Memorial dedication

Chuck Montgomery, Deputy Fire Chief and Director of the Fire and Police Training Academy in Glendale, peers at the name of Glendale Fire Department engineer Lester Hillis, who died in 1974. Hillis is one of 119 firefighters whose names were engraved at the monuments at the memorial,which was  dedicated Oct. 18 at Wesley Bolin Plaza.

In 1902, the first firefighter death in the line of duty was recorded in Tucson with the death of Firefighter William Katzenstein. Since that time, 119 firefighters and paramedics have lost their lives in the line of duty.

With nearly 250,000 emergency calls annually, firefighters across the state face the reality of danger every time they respond to a call.  

All of those firefighters and paramedics were honored by the calling of their names and stating of the date and the tolling of the bells that rang out their somber tone throughout the  memorial Sunday morning.

Fire Engineer Lester Hillis, Glendale Fire Department’s only loss, died in 1979, in the line of duty responding to a car accident.
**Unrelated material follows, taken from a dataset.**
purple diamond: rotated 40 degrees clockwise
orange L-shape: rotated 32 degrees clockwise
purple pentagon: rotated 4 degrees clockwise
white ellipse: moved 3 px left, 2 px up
The fire truck Hillis was riding in was hit by a car. The fire truck overturned, and although Hillis was rescued from the truck, he later died at the hospital from the injuries he sustained.
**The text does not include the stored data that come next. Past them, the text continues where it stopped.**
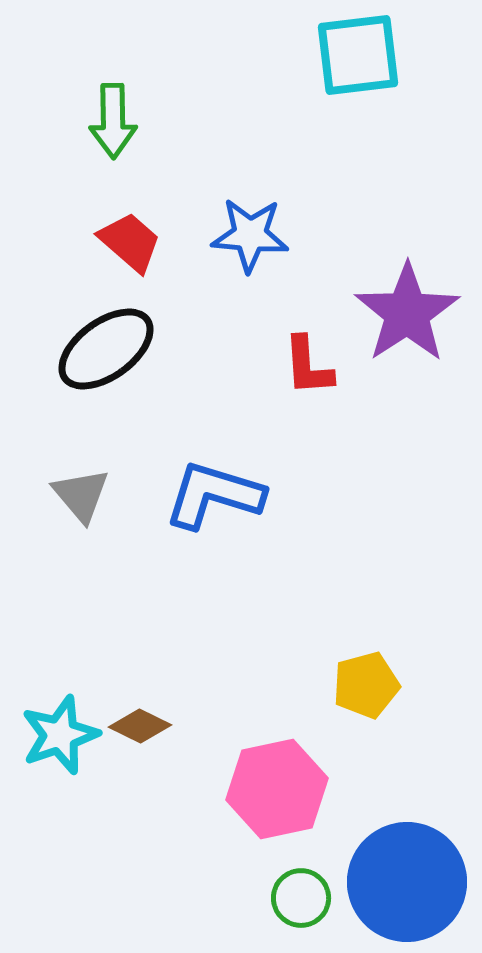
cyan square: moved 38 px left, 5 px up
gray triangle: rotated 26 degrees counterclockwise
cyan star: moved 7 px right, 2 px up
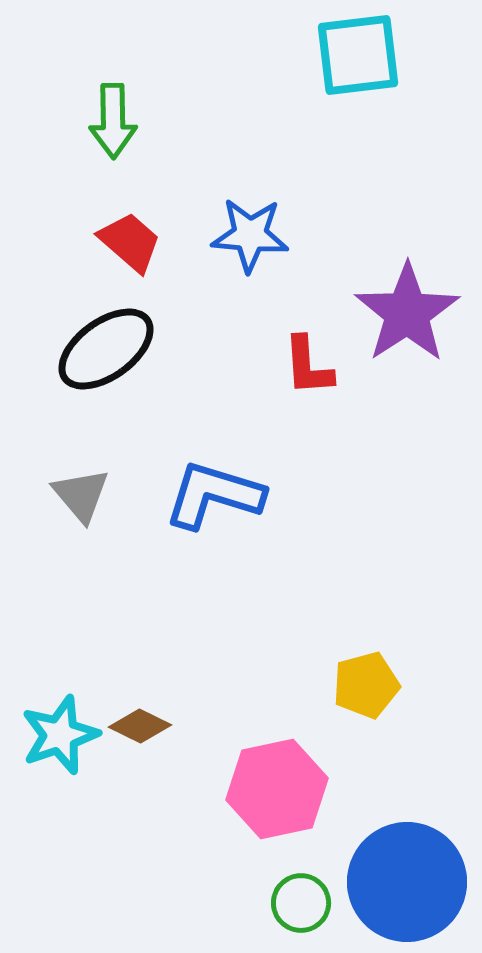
green circle: moved 5 px down
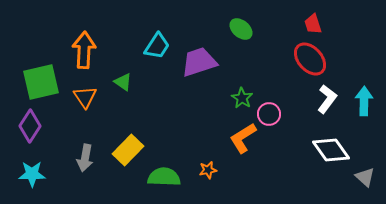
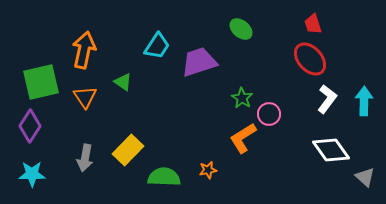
orange arrow: rotated 9 degrees clockwise
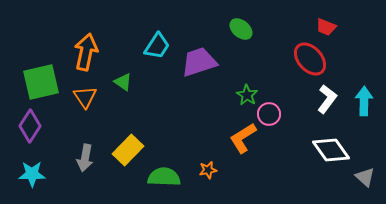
red trapezoid: moved 13 px right, 3 px down; rotated 50 degrees counterclockwise
orange arrow: moved 2 px right, 2 px down
green star: moved 5 px right, 3 px up
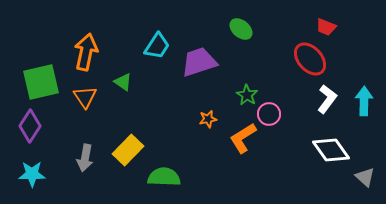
orange star: moved 51 px up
The Arizona Firefighters and Emergency Paramedics Memorial was formally signed into existence July 16, 2013  by Gov. Jan Brewer.

It was a ceremonial signing not just something routinely done behind closed doors in an office. She was joined by firefighters, state lawmakers and EMTs. Rep. Bob Robson, R-Chandler, was House Bill 2136’s primary sponsor.
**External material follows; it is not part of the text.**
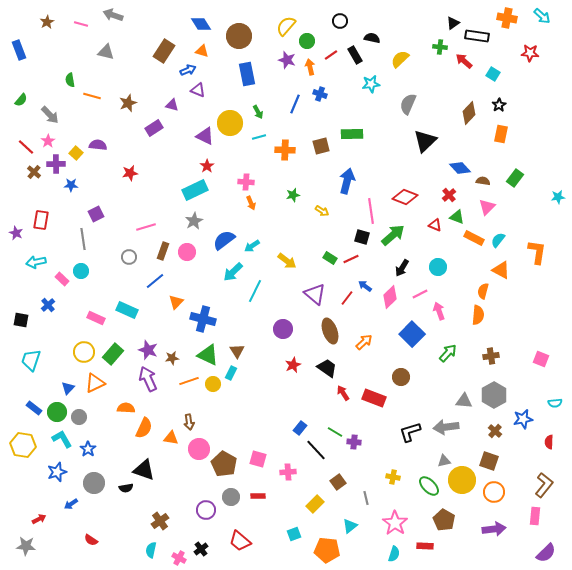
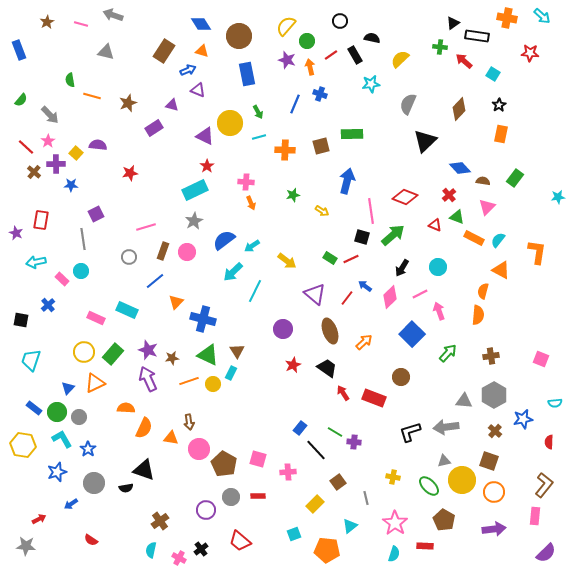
brown diamond at (469, 113): moved 10 px left, 4 px up
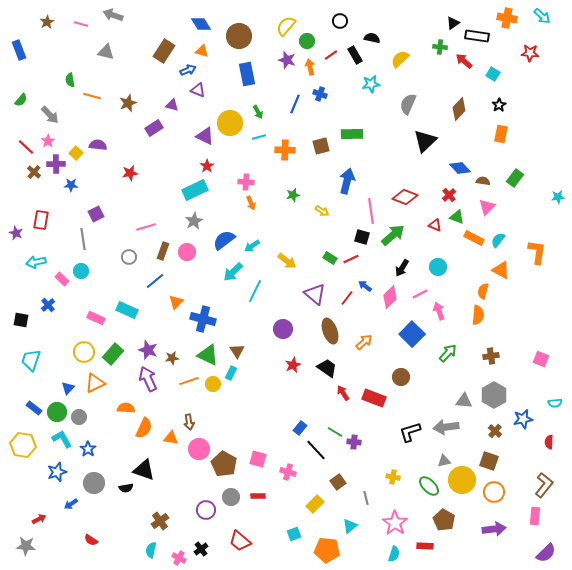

The new law, which passed with unanimous, bipartisan approval, allowed a memorial to be placed in Wesley Bolin Memorial Plaza, across from the state Capitol in Phoenix.  There was a stipulation that private funds must be used for design and construction of the memorial.

During the dedication of the memorial Oct. 18, Brewer reiterated  her  support for the project.

Today, firefighters are called upon in many ways – to extinguish blazes in homes and businesses, to respond to medical emergencies, to rescue stranded hikers, perform swift water rescues, and fight massive wildland fires covering tens of thousands of acres.

In 1973, 11 members of the Kingman Fire Department lost their lives in a single explosion. In 1990, six firefighters lost their lives in a massive wild fire. In 2013, 19 Prescott Hot Shots lost their lives in the Yarnell fire. Fallen firefighters include men and women of all ages and all ethnic backgrounds.

The Arizona Firefighters and Emergency Paramedics Memorial will provide a place to remember their sacrifices, reflect on the loss of each of these 119 Fallen and provide space to remember those whose lives will be sacrificed in the future protecting lives, homes, businesses and families.